To do:
Please return the lines below verbatim, beginning at the one that has "CONSIDERANDO que como" and stopping after the one that has "CONSIDERANDO a consolidação", and add no other lines.

◇ ◇ ◇

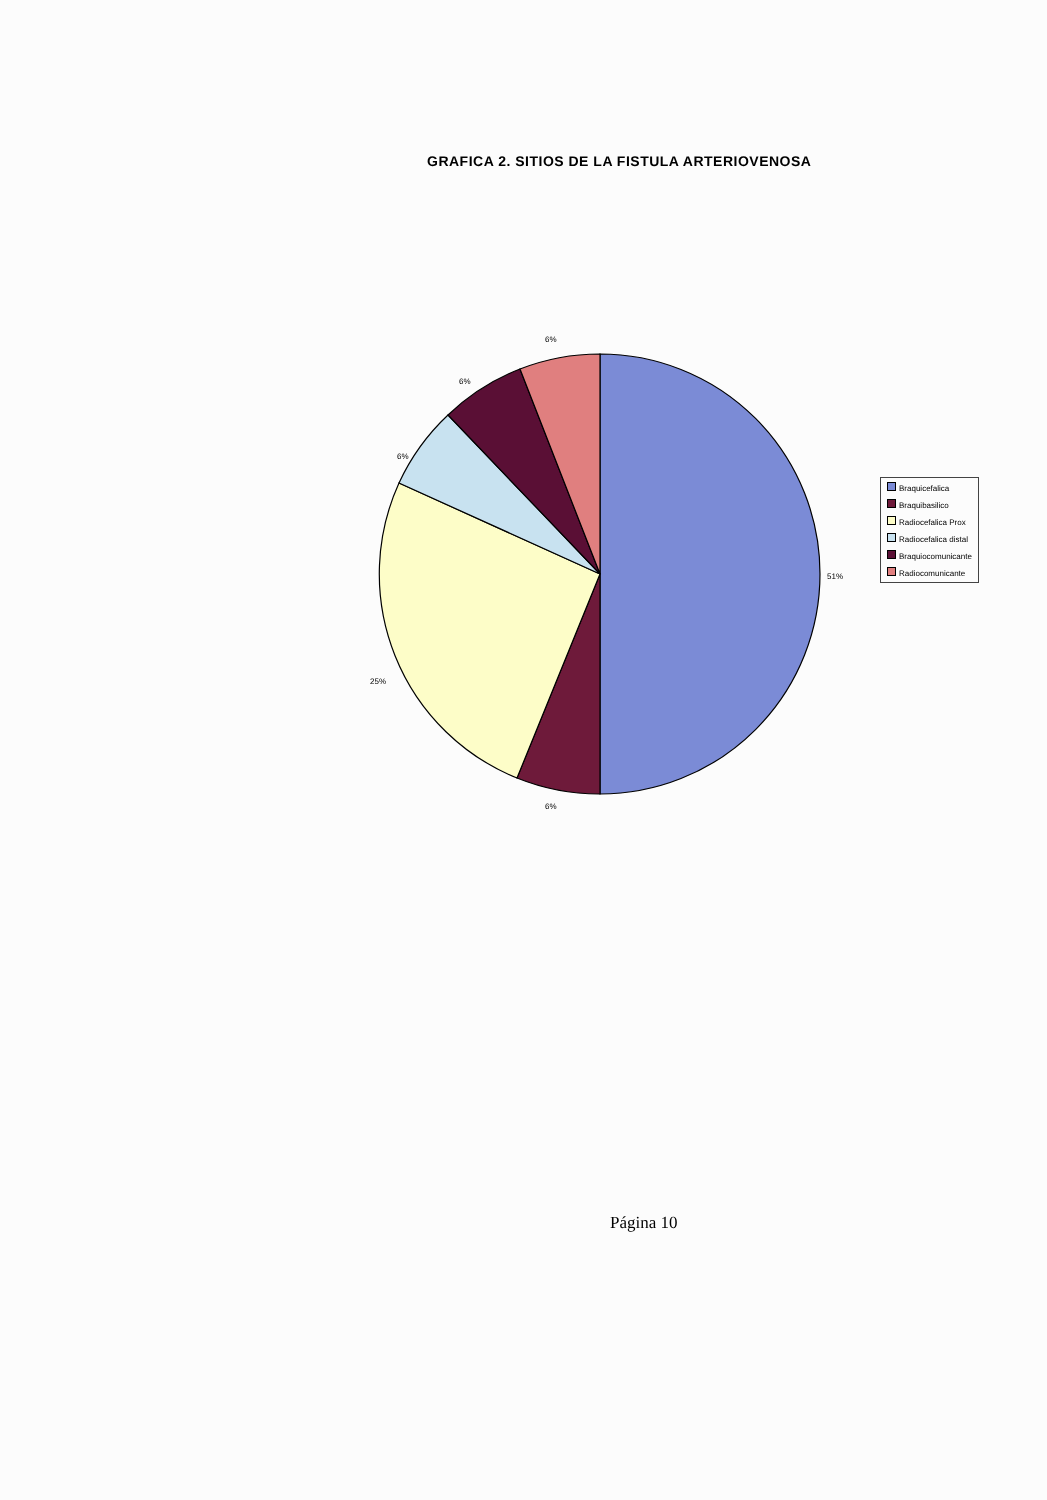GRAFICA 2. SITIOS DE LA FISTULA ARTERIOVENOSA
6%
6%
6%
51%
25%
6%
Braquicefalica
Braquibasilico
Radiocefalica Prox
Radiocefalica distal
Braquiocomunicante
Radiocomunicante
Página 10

◇ ◇ ◇

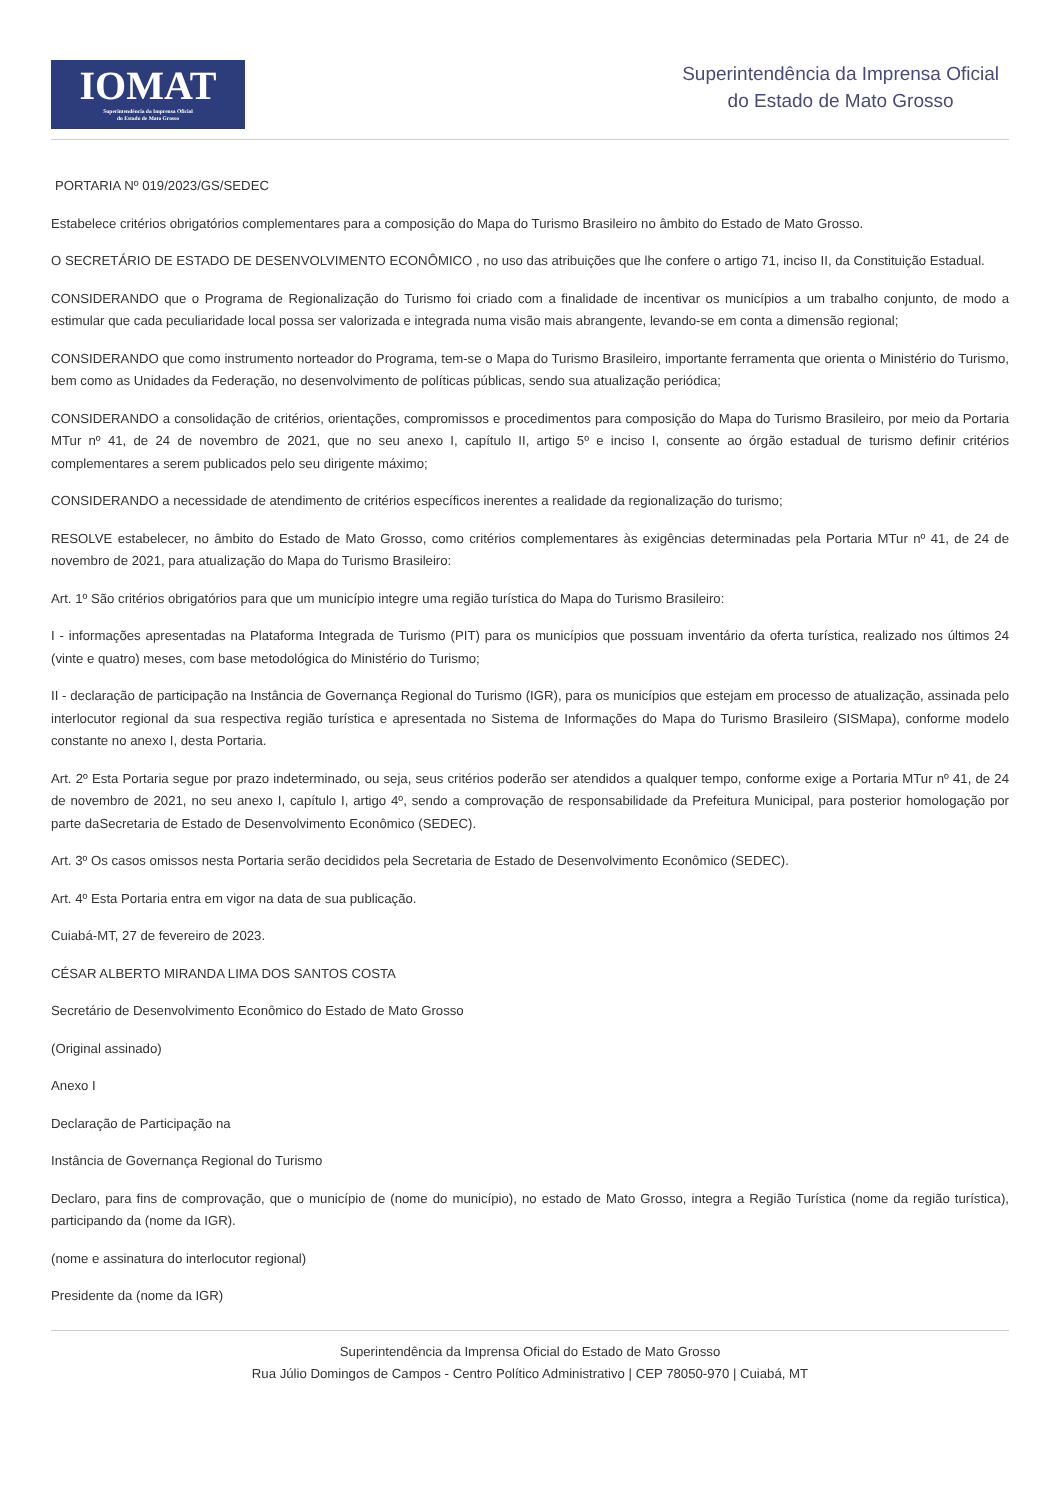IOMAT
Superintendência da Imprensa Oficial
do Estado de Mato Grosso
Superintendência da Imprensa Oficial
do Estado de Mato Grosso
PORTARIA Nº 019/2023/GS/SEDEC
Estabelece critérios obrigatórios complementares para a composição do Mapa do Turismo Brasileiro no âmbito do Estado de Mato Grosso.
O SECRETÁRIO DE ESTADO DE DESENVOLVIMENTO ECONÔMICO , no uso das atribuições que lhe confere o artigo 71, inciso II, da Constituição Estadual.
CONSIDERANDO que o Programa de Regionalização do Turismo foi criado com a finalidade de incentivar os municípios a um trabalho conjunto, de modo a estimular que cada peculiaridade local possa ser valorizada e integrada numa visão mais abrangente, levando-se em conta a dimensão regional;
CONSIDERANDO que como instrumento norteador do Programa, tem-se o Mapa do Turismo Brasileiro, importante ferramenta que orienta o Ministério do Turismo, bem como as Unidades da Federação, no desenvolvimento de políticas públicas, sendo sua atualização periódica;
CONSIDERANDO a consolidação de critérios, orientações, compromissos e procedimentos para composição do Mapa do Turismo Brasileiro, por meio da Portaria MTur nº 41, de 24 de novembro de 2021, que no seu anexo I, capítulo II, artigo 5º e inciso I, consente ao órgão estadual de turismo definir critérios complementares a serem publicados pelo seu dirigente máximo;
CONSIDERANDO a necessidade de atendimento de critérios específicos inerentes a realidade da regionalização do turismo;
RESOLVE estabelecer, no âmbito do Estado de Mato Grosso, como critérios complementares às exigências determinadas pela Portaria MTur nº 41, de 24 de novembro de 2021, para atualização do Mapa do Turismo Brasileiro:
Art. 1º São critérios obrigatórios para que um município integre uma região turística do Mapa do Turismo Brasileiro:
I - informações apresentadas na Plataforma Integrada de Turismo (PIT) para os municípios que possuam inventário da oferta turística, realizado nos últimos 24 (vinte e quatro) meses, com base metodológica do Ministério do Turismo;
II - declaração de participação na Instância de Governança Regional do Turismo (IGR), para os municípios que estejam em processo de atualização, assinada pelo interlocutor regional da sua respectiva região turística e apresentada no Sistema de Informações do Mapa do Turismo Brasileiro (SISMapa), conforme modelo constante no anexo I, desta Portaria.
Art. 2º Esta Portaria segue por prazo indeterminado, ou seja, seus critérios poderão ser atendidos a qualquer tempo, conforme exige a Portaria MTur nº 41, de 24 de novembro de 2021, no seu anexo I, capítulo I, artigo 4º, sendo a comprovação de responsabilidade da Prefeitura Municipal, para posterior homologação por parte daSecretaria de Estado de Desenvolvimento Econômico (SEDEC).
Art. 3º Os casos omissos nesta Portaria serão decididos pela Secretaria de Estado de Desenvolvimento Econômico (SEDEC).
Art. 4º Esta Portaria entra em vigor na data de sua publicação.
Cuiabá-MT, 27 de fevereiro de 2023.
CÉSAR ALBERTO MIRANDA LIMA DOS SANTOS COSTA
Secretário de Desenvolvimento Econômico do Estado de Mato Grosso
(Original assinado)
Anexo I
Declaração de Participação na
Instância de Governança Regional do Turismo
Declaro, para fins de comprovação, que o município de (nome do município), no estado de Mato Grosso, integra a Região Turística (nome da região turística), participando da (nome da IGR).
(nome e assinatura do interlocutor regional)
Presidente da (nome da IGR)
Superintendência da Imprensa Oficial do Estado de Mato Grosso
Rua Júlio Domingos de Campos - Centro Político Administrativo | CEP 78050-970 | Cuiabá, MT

◇ ◇ ◇

Problem solution:
CONSIDERANDO que como instrumento norteador do Programa, tem-se o Mapa do Turismo Brasileiro, importante ferramenta que orienta o Ministério do Turismo, bem como as Unidades da Federação, no desenvolvimento de políticas públicas, sendo sua atualização periódica;
CONSIDERANDO a consolidação de critérios, orientações, compromissos e procedimentos para composição do Mapa do Turismo Brasileiro, por meio da Portaria MTur nº 41, de 24 de novembro de 2021, que no seu anexo I, capítulo II, artigo 5º e inciso I, consente ao órgão estadual de turismo definir critérios complementares a serem publicados pelo seu dirigente máximo;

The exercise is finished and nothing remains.